Cercherò di spiegarLe perchè.
Nella giustizia si parla di processo telematico, ma ad oggi pochi (e aggiungo esperti per proprie capacità) sono in grado di far funzionare i programmi.
Questi, a loro volta, non collaborano per facilitare le cose, così che può capitare che il programma del computer del cancelliere e quello del giudice (3/4 metri di distanza) non usino lo stesso linguaggio, con i disagi conseguenziali (ad esempio errori o inesattezze di trasmissioni dei dati delle parti).
La conseguenza è che il legale, dovrà redigere degli atti di correzione che potranno gravare sulle tasche del cliente.
Ma ammettendo pure, seppure non nella dimensione utopica da Lei considerata, che l'informatica possa essere di grande utilizzo nella amministrazione della giustizia, rimarrebbe comunque inapplicabile per quei casi che vedano coinvolti i cittadini più bisognosi.
Non dobbiamo dimenticare che l'accesso alla giustizia è, e in paese civile deve essere consentito a tutti, anche a chi non ha istruzione o capacità.
In questo senso come potrà il soggetto incapace o con scarsa istruzione, agire personalmente (come il codice consente) per richiedere l'aiuto di un amministratore di sostegno?
Come sarà possibile rinunciare ad una eredità scomoda, o piuttosto in favore dei figli (risparmiando soldi e tempo) di un patrimonio ereditario, quando non si hanno le conoscenze informatiche necessarie (sempre che un giorno esistano i programmi necessari)?

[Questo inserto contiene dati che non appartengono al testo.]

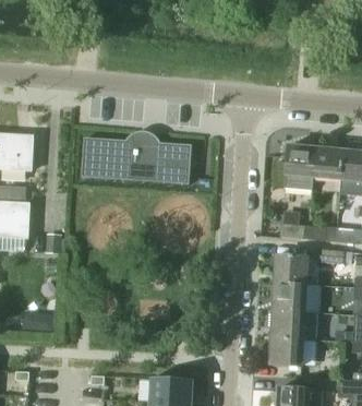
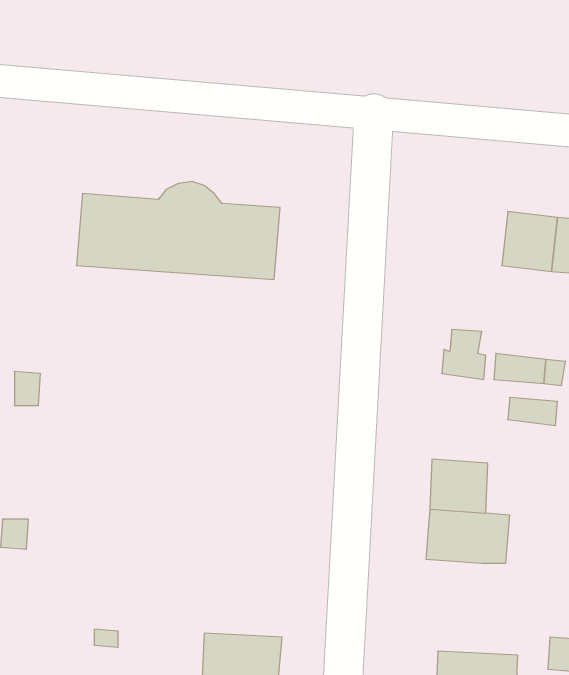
building: [283,145,315,190] -> none
building: [274,254,306,285] -> none
building: [269,337,301,367] -> none

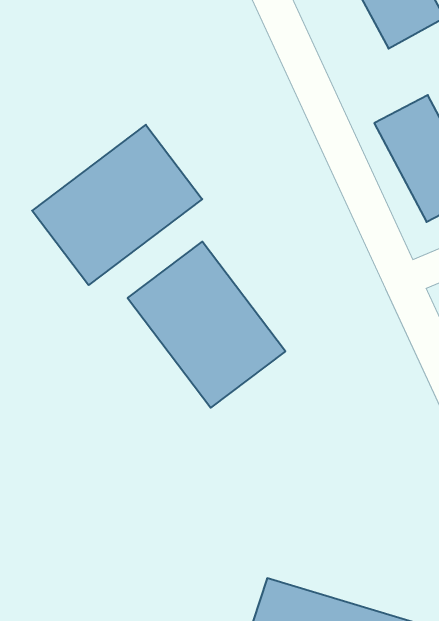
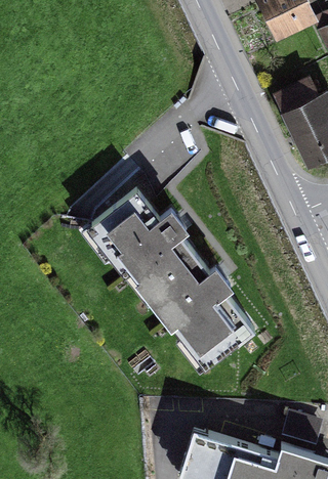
building: [32,125,202,285] -> none
building: none -> [154,266,258,374]

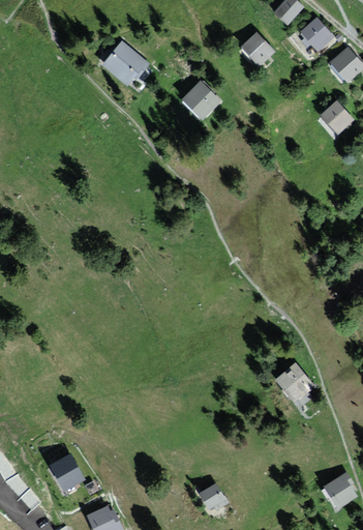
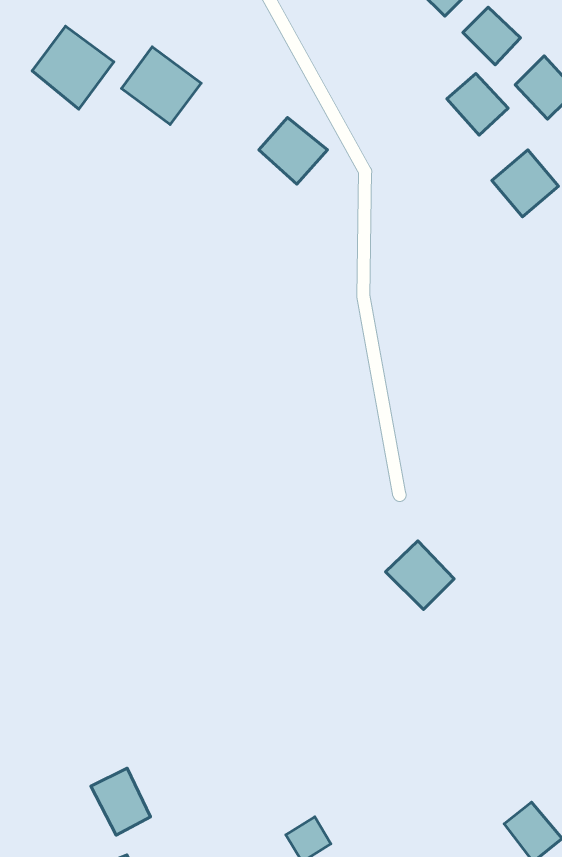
building: none -> [32,26,114,109]
building: [241,33,276,68] -> [447,74,508,135]
building: [275,362,314,402] -> [385,541,454,610]
building: [46,453,80,492] -> [91,768,150,835]

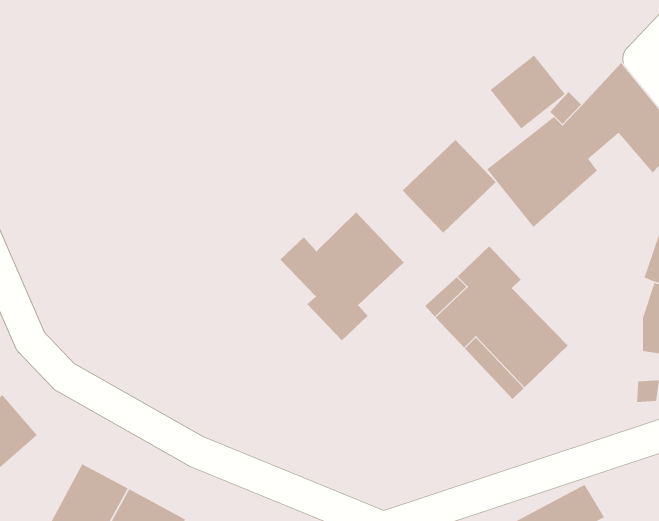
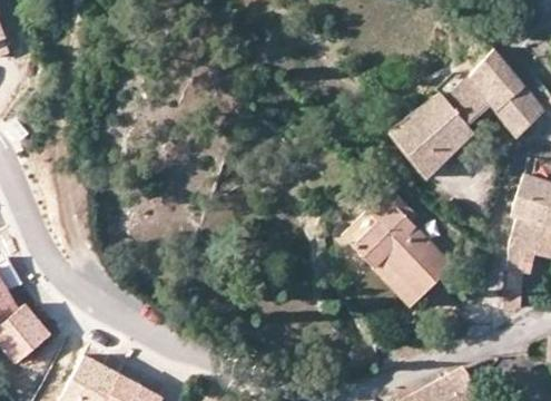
building: [490,54,566,130] -> none
building: [402,139,497,234] -> none
building: [280,212,405,341] -> none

Sig. Coraddazzi, la questione è più complicata e non è risolvibile da un semplice computer, anche perchè non tutti lo possiedono, e perchè ci sono tante persone che non saprebbero neppure accenderlo.
La sua teoria è auspicabile nel futuro, ma non nel presente, oggi bisogna ancora fare i conti con anziani analfabeti, o con ignari del computer.
Tutti soggetti che meritano il nostro rispetto e la tutela dei propri diritti.